Vier volksconcerten
Het is een moeilijke tijd geweest, de weken, de maanden dat Van Beinum ziek lag.
Zodra de bevindingen van het eerste doktersonderzoek bekend werden, moest de vraag rijzen of de dirigent nog ooit zijn vroegere arbeid zou kunnen hervatten, en zolang de twijfel duurde, heeft ieder die met muziek omgaat haar toekomst donker ingezien. Want nauwelijks was Van Beinum gedeerd, en misschien onherstelbaar gedeerd, of plotseling merkte men met schrik in welke mate hij hier, en nog voor lang, onmisbaar blijft. Het feit, dat bij onze tegenwoordige omstandigheden een aantal personen onvervangbaar zijn, wordt door prof. dr Bernet Kempers treffend gesignaleerd in het artikel waarmee Preludium de nieuwe jaargang opent.
Omdat de schrijver het geval enkel beschouwt onder een zakelijke gezichtshoek - (in zijn mogelijke consequenties voor onze cultuur en onze internationale positie op muzikaal terrein) - wil ik even zakelijk als 't kan, de redenen aanduiden waarom Van Beinum op dit ogenblik onontbeerlijk is voor ons, en nu reeds ter overweging geven wat ik gezegd zou hebben wanneer hij niet ware teruggekeerd.
Naar de buitenkant beoordeeld is Van Beinum een der uiterst zeldzame dirigenten die niet de maatstrepen en maatdelen dirigeert ener muziek, doch de melodie, welke tussen de maatstrepen (onvermijdelijk kwaad voor de componist) gevangen zit. Zonder iets in het rhythme of in het metrum te wijzigen, herstelt hij de vrije golving, de continue vloeiing van het gezang dat hij leest en hoort alsof de verticale lijnen die het snijden, niet bestonden. Ook in het plan, in de bouw ener compositie zoekt hij en dirigeert hij voornamelijk de loop van een verborgen melodie welker op en neer gaande welving grafisch zou kunnen worden uitgetekend. Hij scandeert nimmer de ‘voeten’ van het muzikale vers; hij doet het zingen. Deze opvatting van het dirigeren is door enkele theoretici beredeneerd (o.a. door Vincent d'Indy en Maurice Emmanuel in Frankrijk), doch Van Beinum behoefde ze desnoods niet te kennen. Hier bij ons werd zij in princiep reeds toegepast door Willem Mengelberg, die zich op dit punt nooit om theorie bekommerde. Zonder lessen van Mengelberg gekregen te hebben, en zonder zijn leerling genoemd te kunnen worden, is Van Beinum zijn voortzetter, en tot dusverre de enige. Met alle voordelen die een moderner, geraffineerder en veelzijdiger temperament trekken kan uit een intelligent begrepen voorbeeld en een goed beheerde erfenis.

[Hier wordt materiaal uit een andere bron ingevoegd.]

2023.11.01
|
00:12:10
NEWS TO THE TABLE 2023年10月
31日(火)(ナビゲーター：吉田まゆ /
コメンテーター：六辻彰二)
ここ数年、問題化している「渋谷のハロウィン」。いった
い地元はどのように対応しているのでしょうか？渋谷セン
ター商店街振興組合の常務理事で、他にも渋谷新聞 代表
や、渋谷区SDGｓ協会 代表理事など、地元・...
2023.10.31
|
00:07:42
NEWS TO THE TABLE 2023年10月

Naar een andere zijde van de buitenkant bekeken is Van Beinum de dirigent die aan elke klank van het orkest de meest eigen, de meest gevarieerde, de meest sensitieve, de meest waardeerbare gestalte en uitdrukking verleent.

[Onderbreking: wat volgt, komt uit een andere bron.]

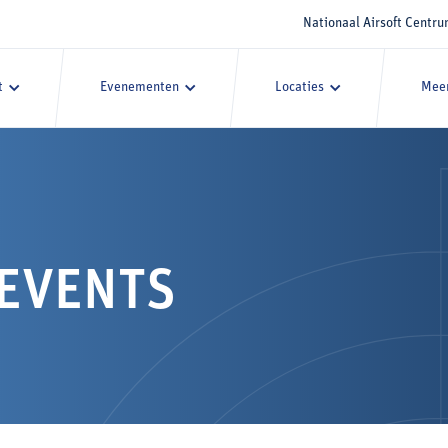
Nationaal Airsoft Centr
t
Evenementen
Locaties
Meer
 EVENTS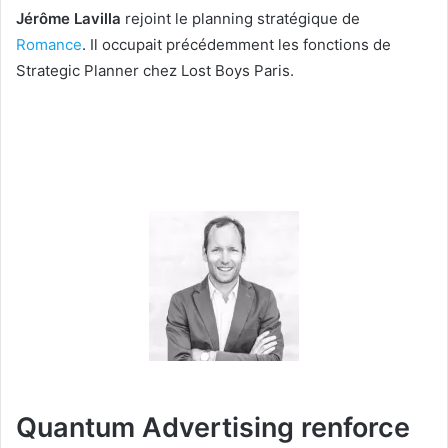
Jérôme Lavilla
rejoint le planning stratégique de
Romance
. Il occupait précédemment les fonctions de
Strategic Planner chez Lost Boys Paris.
Quantum Advertising renforce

Een orkest, afwachtend gerangschikt op een podium, is (zonder beeldspraak) te vergelijken met het palet van een schilder, als wij ten minste ons willen herinneren dat de kleuren welke rood, geel of blauw heten slechts conventionele namen zijn van verschillende trillingen. In elk geval, zoals ieder schilder anders werkt met hetzelfde palet, zo haalt ieder dirigent een anders klinkend resultaat uit hetzelfde orkest. En als ik niet zal beweren dat Van Beinum onovertrefbaar is in de afzonderlijke aanwending der diverse instrumenten-groepen en in de duizendvoudige nuanceringsmogelijkheden hunner combinaties, vast en zeker wordt hij bij deze arbeid heden door niemand overtroffen, en slechts door twee of drie op de ganse wereld geëvenaard. Theoretiseren over deze singuliere gave is even hersenschimmig en overbodig als theoretiseren over het gebruik van een palet. Tijdens alle onderdelen ener seconde hangt het bereikte af van bijna onmerkbare kleinigheden in toets en in bedoeling. Ik vermoed dat Van Beinum zelf nauwelijks weet hoe hij het doet, en zich ten hoogste approximatief rekenschap zal kunnen geven van zijn methode. Maar qua verscheidenheid, eenheid, pracht en bekoorlijkheid, zeldzaamheid van geluid, is wat hij verwezenlijkt totnutoe meest zo goed als onnavolgbaar.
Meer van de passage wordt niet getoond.